Os 65 anos de idade não obrigam a fazer testes psicológicos, bastando apenas um atestado médico nas idades previstas para renovação. As razões que podem conduzir à obrigatoriedade de fazer um exame psicológico no IMTT são muito diversas e incluem, sobretudo, dúvidas relacionadas com idade avançada, doenças físicas ou mentais, défices físicos ou intelectuais, comportamentos de dependência (álcool ou estupefacientes), contra-ordenações, crimes rodoviários e envolvimento em acidentes.
Independentemente da idade ou condução física ou psicológica, há condutores que têm de fazer sempre testes para obter a carta ou renovar o título de que já dispõem. Neste caso, os testes são feitos por laboratórios privados e destinam-se, grosso modo, a candidatos condutores de pesados. O mesmo é válido para quem tem carta de ligeiros mas conduz ambulâncias, veículos de bombeiros, de transporte de doentes, transporte escolar e táxis.
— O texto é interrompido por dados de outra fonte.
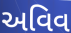
અવિવ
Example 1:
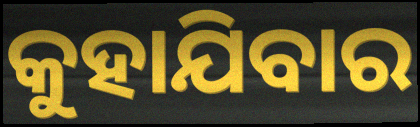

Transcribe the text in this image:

କୁହାଯିବାର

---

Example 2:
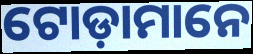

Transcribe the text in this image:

ଟୋଡ଼ାମାନେ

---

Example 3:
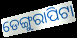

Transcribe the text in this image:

ଡେଙ୍ଗୁରାପିଟା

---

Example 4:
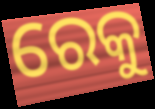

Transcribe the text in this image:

ରେକୁ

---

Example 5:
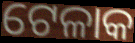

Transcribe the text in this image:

ଟେଳାକ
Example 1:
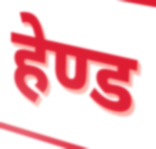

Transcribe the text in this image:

हेण्ड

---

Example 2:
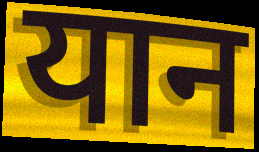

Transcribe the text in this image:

यान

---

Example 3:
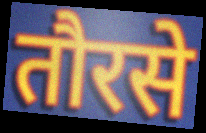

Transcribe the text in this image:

तौरसे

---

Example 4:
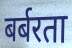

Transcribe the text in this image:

बर्बरता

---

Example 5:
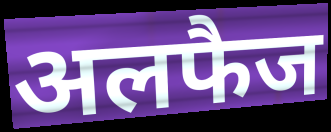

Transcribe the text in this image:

अलफैज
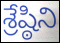
శ్రేష్ఠిని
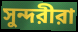
সুন্দরীরা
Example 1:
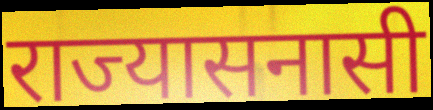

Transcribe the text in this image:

राज्यासनासी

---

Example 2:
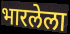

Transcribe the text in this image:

भारलेला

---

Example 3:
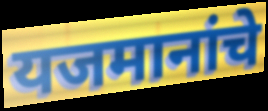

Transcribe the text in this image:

यजमानांचे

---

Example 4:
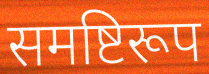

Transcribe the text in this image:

समष्टिरूप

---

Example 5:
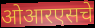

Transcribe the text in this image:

ओआरएसचे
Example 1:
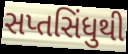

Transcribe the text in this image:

સપ્તસિંધુથી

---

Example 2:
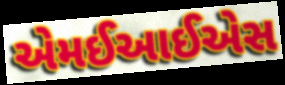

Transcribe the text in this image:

એમઈઆઈએસ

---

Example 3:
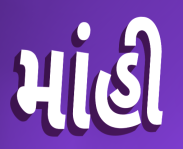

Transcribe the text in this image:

માંહી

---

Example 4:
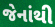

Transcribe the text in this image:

જેનાંથી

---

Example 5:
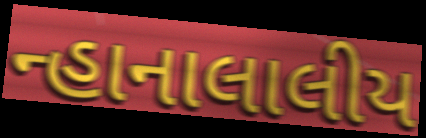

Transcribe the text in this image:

ન્હાનાલાલીય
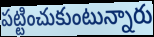
పట్టించుకుంటున్నారు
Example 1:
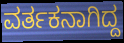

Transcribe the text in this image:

ವರ್ತಕನಾಗಿದ್ದ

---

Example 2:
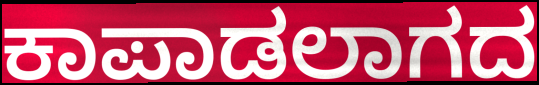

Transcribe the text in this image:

ಕಾಪಾಡಲಾಗದ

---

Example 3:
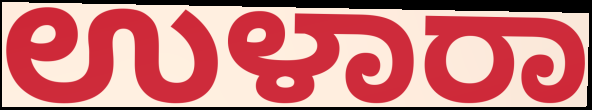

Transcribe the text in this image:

ಉಳಾರಾ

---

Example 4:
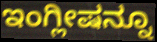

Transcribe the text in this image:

ಇಂಗ್ಲೀಷನ್ನೂ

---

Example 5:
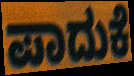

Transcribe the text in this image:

ಪಾದುಕೆ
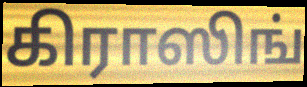
கிராஸிங்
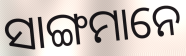
ସାଙ୍ଗମାନେ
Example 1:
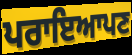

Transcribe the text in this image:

ਪਰਾਇਆਪਣ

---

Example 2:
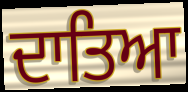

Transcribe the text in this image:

ਦਾਤਿਆ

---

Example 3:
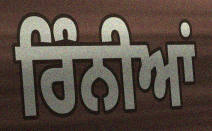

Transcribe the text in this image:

ਰਿੰਨੀਆਂ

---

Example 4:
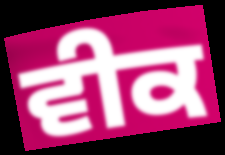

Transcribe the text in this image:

ਵੀਕ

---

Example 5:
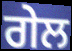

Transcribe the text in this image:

ਗੇਲ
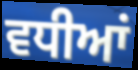
ਵਧੀਆਂ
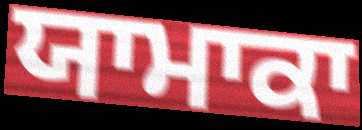
ਯਾਮਾਕਾ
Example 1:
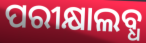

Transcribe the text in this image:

ପରୀକ୍ଷାଲବ୍ଧ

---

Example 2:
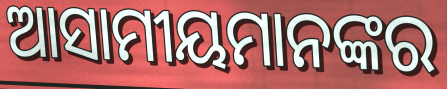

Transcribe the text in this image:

ଆସାମୀୟମାନଙ୍କର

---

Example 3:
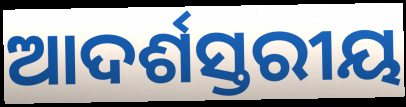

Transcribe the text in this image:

ଆଦର୍ଶସ୍ତରୀୟ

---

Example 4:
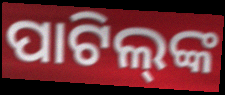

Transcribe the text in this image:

ପାଟିଲ୍‌ଙ୍କ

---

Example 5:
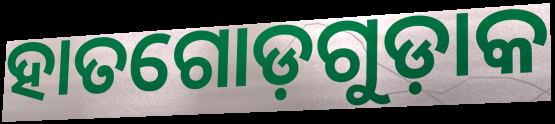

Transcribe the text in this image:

ହାତଗୋଡ଼ଗୁଡ଼ାକ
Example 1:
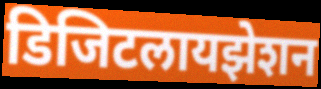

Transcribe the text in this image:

डिजिटलायझेशन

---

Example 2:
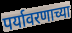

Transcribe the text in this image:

पर्यावरणाच्या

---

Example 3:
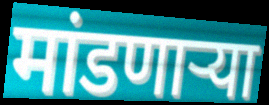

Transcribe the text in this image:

मांडणार्‍या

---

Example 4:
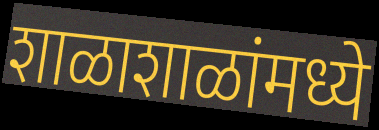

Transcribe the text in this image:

शाळाशाळांमध्ये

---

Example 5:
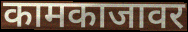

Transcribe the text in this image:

कामकाजावर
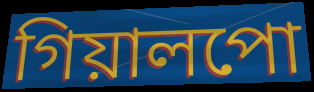
গিয়ালপো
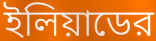
ইলিয়াডের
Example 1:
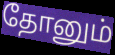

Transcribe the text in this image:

தோனும்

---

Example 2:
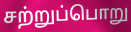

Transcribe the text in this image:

சற்றுப்பொறு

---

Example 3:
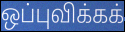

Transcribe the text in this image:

ஒப்புவிக்கக்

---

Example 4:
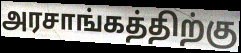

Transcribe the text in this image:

அரசாங்கத்திற்கு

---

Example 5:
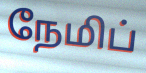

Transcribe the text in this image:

நேமிப்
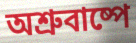
অশ্রুবাষ্পে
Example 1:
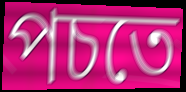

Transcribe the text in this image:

পচতে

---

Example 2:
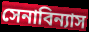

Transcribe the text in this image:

সেনাবিন্যাস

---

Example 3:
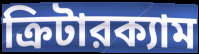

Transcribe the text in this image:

ক্রিটারক্যাম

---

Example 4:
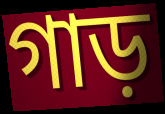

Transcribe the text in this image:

গাড়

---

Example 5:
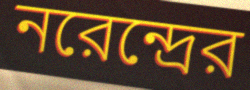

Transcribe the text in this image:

নরেন্দ্রের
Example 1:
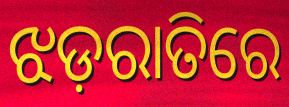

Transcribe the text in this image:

ଝଡ଼ରାତିରେ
No caso dos pesados, os testes são feitos a partir dos 40 anos de idade, de cinco em cinco anos, aos 68 e, depois, de dois em dois anos.
Para lá dos casos referidos, e conforme um responsável do IMTT, Portugal não tenciona alargar os testes psicológicos aos restantes encartados. Segundo dados do instituto, considerando apenas os condutores de pesados, realizam-se cerca de 90 mil testes psicológicos por ano. A este nível, desconhece-se "a taxa de reprovações, embora se estime que não seja elevada".
Regulamento dos centros de avaliação ainda em preparação
No início deste ano, o presidente do IMTT, Crisóstomo Teixeira, disse que os Centros de Avaliação Médica e Psicológica (CAMP) entrariam em funcionamento no primeiro trimestre do próximo ano. Os CAMP destinam-se a substituir os laboratórios de Psicologia privados e está prevista a instalação de um por distrito. Mas segundo a informação escrita fornecida há poucos dias ao PÚBLICO pelo IMTT, percebe-se que o prazo do primeiro trimestre de 2011 dificilmente será cumprido. "Está em preparação" a regulamentação que, "entre outras matérias, estabelecerá as bases da futura atribuição da exploração dos CAMP a entidades privadas e os requisitos" que os mesmos devem observar, quanto a médicos e psicólogos, instalações e equipamentos.
Até à entrada em funcionamento dos centros, a avaliação continua a ser efectuada "nos moldes actuais", pode ler-se no documento.
Ainda no início deste ano, a criação dos CAMP foi saudada pelo bastonário da Ordem dos Médicos, Pedro Nunes: a medida, entende, retira aos médicos de família "o ónus de terem de passar atestados de competência de condução aos próprios doentes".